There are advantages and disadvantages to both markets. That being said, the forex market offers traders a number of opportunities and advantages that stocks just can't compete with, and over the past several decades, large numbers of stock traders have drifted over to currencies.
A major difference is informational. Currency values are almost exclusively effected by two different types of events: developments of importance to entire macroeconomies and geopolitical events. Stocks are effected by these things as well, of course, but a whole other slew of factors determine the fate of individual companies. Details as minute as which consultant is hired to negotiate with a union can drive a stock up or down.
This difference in required information is of huge importance. With stocks, it gives a huge advantage to large trading firms who can afford to hire researchers to track the happenings at various companies. It can be a great advantage if you are the one with the information, but more often than not, it's just a group of Wall Street insiders and no one else who knows about such things in a timely fashion.
Since most of the information that moves forex markets is of a more public nature–often published by governments or major events that everyone has to follow through the media–the forex market does not offer the same institutional disadvantages to individual traders as does the stock market.
That being said, if you've spent your life in a particular industry, you won't have the same sort of advantage that you would if you traded stocks in just that industry. Even in that scenario, though, you'll still face an uphill battle against large investment firms.
Another difference is volatility. Obviously, the stock market itself – which is to say nothing of individual stocks – is far more volatile than the world's major currencies. You can always increase your effective volatility by increasing how much your investment is leveraged. However, you can't reduce the volatility of the stock market. Quite often, that is a problem which requires to you to diversify more than you would have to in the forex market in order to avoid excessive risk, thus further complicating your task as an investor.

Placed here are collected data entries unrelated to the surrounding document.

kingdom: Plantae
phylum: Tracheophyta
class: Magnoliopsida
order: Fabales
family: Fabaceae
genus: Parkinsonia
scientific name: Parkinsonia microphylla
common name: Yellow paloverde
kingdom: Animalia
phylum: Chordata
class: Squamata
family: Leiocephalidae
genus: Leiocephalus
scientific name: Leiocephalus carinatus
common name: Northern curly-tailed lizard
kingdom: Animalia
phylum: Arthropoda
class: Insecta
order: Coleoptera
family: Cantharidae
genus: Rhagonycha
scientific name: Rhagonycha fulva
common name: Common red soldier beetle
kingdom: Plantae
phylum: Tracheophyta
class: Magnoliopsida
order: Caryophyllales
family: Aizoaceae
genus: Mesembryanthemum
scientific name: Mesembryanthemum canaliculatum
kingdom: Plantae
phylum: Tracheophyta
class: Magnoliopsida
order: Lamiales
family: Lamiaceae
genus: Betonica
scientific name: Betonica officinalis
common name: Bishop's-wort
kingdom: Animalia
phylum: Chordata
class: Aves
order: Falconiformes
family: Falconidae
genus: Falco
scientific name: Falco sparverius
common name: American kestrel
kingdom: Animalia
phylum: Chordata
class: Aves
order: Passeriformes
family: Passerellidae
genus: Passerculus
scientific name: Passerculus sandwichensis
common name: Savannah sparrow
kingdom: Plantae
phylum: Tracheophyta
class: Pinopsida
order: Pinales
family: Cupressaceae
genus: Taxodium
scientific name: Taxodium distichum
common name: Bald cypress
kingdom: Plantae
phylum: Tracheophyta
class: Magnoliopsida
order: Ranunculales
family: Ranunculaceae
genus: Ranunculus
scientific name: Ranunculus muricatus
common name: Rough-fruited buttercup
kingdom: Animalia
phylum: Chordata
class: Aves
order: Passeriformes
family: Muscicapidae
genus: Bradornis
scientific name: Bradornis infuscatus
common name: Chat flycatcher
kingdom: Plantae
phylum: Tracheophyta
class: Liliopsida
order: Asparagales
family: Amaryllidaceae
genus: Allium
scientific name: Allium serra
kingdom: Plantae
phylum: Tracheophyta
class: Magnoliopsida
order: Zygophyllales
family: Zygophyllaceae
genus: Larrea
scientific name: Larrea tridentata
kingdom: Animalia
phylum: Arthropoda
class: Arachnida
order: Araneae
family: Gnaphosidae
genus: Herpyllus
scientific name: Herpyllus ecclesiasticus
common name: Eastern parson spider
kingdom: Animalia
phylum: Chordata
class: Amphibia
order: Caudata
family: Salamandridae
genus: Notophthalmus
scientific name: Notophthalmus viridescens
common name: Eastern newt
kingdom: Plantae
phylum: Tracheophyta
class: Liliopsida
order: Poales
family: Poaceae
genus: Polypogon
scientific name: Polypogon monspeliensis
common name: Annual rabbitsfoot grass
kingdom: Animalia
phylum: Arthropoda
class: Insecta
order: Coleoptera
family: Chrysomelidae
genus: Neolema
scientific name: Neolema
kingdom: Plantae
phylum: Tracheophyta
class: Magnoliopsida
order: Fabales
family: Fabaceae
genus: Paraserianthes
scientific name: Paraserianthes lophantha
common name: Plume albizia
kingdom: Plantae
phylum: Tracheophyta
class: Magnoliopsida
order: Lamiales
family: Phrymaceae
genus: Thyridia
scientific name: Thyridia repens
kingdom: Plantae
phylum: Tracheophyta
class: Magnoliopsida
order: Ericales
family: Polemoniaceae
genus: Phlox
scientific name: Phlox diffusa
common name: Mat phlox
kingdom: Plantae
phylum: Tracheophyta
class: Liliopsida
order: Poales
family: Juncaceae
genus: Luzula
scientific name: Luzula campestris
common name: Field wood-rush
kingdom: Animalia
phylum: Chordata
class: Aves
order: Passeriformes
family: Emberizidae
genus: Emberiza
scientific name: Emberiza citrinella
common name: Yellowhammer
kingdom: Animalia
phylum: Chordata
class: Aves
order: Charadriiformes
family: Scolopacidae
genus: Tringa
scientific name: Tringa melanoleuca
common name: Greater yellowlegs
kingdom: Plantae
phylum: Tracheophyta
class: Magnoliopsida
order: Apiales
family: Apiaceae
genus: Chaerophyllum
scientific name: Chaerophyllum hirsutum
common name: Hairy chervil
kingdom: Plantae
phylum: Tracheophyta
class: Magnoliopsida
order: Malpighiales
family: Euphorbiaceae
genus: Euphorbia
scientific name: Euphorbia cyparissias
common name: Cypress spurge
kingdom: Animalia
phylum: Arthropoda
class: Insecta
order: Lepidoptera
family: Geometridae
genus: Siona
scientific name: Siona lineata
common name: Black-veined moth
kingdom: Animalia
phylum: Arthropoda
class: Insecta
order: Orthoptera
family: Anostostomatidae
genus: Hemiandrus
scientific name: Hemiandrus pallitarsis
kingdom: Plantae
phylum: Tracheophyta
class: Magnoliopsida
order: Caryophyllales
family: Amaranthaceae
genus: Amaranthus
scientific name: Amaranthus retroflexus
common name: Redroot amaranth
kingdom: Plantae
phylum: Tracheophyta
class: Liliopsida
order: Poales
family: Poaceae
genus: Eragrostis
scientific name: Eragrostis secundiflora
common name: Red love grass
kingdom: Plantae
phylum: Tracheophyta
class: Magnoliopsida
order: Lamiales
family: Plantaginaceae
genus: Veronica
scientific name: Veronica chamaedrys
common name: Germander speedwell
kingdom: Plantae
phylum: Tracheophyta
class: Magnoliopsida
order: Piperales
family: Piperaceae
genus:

The mention of leverage brings up another good point. The liquidity of currencies – money being the most liquid thing in the world – is a huge advantage of the forex market. It makes trading on the margin cheaper, and it allows you to get in and out of the market much more easily than with many stocks and bonds.
A funny quirk of the forex market: it is a 24 hour market. Most traders think of this as a significant advantage of the forex market. You can place straddle orders or any other type of order and then go to bed; Thus you're playing the market even while you're sleeping.
If all this information is taken together, it is hard to make the case that most individual traders should specialize in stocks over currencies, unless they have already developed some expertise in a particular industry that puts them at a massive advantage over the other traders. Even then, though, the forex market is a good place to retreat to during times of excessive market volatility.